Freedom of thought is highly prized when it is consonant with popular thought on campus. For example, hardly a faculty member would find a loyalty oath palatable, but UCLA requiring a written commitment to diversity as a condition for promotion is not seen as telling faculty what to think.
If a university is going to hide propaganda behind the First Amendment and embrace the objective of freedom of thought, at a minimum it should not make attendance at a propaganda festival compulsory.
No one signed up from the class bulletin to hear Abdulhadi, who as a faculty member at San Francisco State University, issued an “ukase” that Zionists were not welcome on campus. Her declaration was repudiated by the chancellor the state university system.
Abdulhadi’s behavior toward Jewish students on the SFSU campus has long been a matter of public controversy, and the university, on March 20, 2019, entered into an out-of-court settlement to cease what is widely perceived as its longstanding tolerance of both anti-Semitism and anti-Zionism.
To her credit, Abdulhadi makes no secret of her ideology. Consequently, anyone extending an invitation to her should not be surprised by what they are getting, which raises the additional question of what does her teaching and research have to do with a class in anthropology?
This is yet another instance of indoctrination of a captive -- dragooned in this case -- audience of students who pay outrageous tuition to hear the political opinions of leftist activists. It is kind of activity that is producing generations of college graduates that have been told what leftist shibboleths to parrot but not how to think for themselves, which at one time was the function of a college education.
Lest one think UCLA’s raising of the First Amendment shows that it is a bastion of free thought removed from concerns with political correctness, consider Abdulhadi’s presentation in the context of a momentous decision on the UCLA campus, the gutting of its English major in 2011.
As Heather Mac Donald notes, until 2011, UCLA English majors took one course in Chaucer, one in Milton, and two in Shakespeare.
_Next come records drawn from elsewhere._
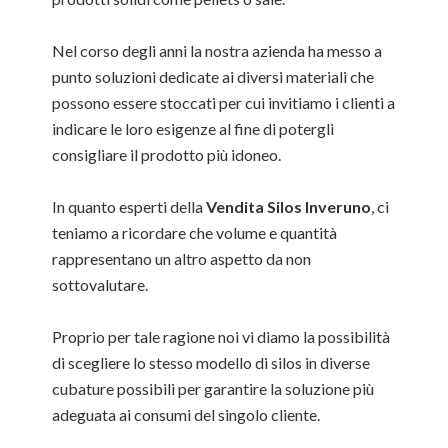
Nel corso degli anni la nostra azienda ha messo a
punto soluzioni dedicate ai diversi materiali che
possono essere stoccati per cui invitiamo i clienti a
indicare le loro esigenze al fine di potergli
consigliare il prodotto più idoneo.
In quanto esperti della
Vendita Silos Inveruno
, ci
teniamo a ricordare che volume e quantità
rappresentano un altro aspetto da non
sottovalutare.
Proprio per tale ragione noi vi diamo la possibilità
di scegliere lo stesso modello di silos in diverse
cubature possibili per garantire la soluzione più
adeguata ai consumi del singolo cliente.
These authors represent the foundations of English literature and our connection with Western civilization.
But these authors were outed as dead white European males or part of the white, racist, imperialist establishment. So, UCLA expunged them and replaced them with trendy courses in gender, race, ethnicity, and post-colonial studies, etc. (You can fill in the rest of the politically correct buzz words.)
Thanks to the purging of the foundational authors of English literature, a student in English literature can spend four years at UCLA and have substituted “alternative rubrics of gender, sexuality, race, and class” and never have read Shakespeare.
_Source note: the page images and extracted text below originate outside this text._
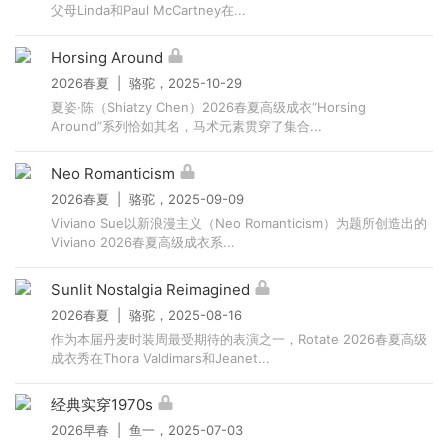
父母Linda和Paul McCartney在...
Horsing Around
2026春夏 | 骆驼，2025-10-29
夏姿·陈（Shiatzy Chen）2026春夏高级成衣“Horsing
Around”系列恰如其名，马术元素贯穿了集合...
Neo Romanticism
2026春夏 | 骆驼，2025-09-09
Viviano Sue以新浪漫主义（Neo Romanticism）为题所创造出的
Viviano 2026春夏高级成衣系...
Sunlit Nostalgia Reimagined
2026春夏 | 骆驼，2025-08-16
作为本届丹麦时装周最受期待的表演之一，Rotate 2026春夏高级
成衣秀在Thora Valdimars和Jeanet...
经典实穿1970s
2026早春 | 鱼一，2025-07-03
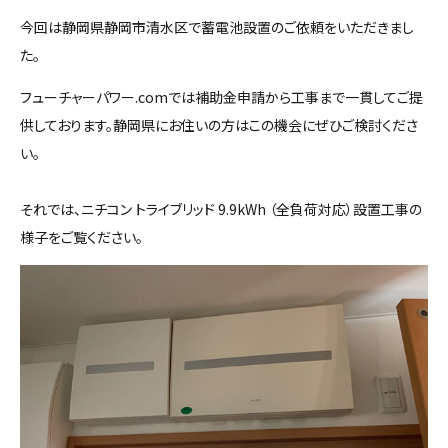
今回は静岡県静岡市清水区で蓄電池設置のご依頼をいただきまし
た。
フューチャーパワー.comでは補助金申請から工事まで一貫してご提
供しております。静岡県にお住いの方はこの機会にぜひご検討くださ
い。
それでは、ニチコン トライブリッド 9.9kWh （全負荷対応）設置工事の
様子をご覧ください。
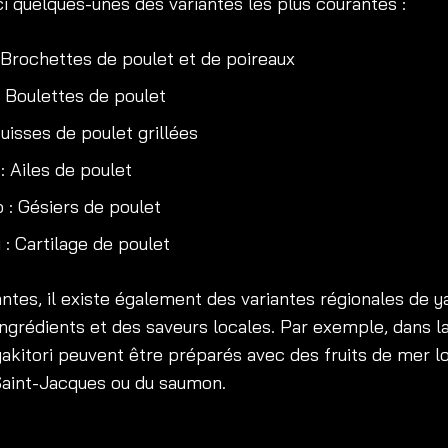
ci quelques-unes des variantes les plus courantes :
 Brochettes de poulet et de poireaux
 Boulettes de poulet
isses de poulet grillées
: Ailes de poulet
 : Gésiers de poulet
: Cartilage de poulet
ntes, il existe également des variantes régionales de ya
ingrédients et des saveurs locales. Par exemple, dans l
yakitori peuvent être préparés avec des fruits de mer l
Saint-Jacques ou du saumon.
So, one wonders, can a UCLA student receive a degree in anthropology and never read Franz Boas, Edward Sapir, or Karl Polanyi but know Rabab Abuldhadi’s seminal work in the Islamophobia journal?
There was a time when an education in the liberal arts taught one how to think independently, how to grapple with conflicting ideas, and how to understand the work of the luminaries that created intellectual disciplines. That time has passed.
More than likely Boas, Sapir, and Polanyi, some of the greatest minds of the last century, have been replaced by “alternative rubrics” that are not part of the “imperialistic establishment.” After all, they are not only dead white European males but also Jews. Two reasons not to incorporate them in the politically correct curriculum dominated by “alternative rubrics” and “activist scholars.”
Abraham H. Miller is an emeritus professor of political science and a distinguished scholar with the Haym Salomon Center.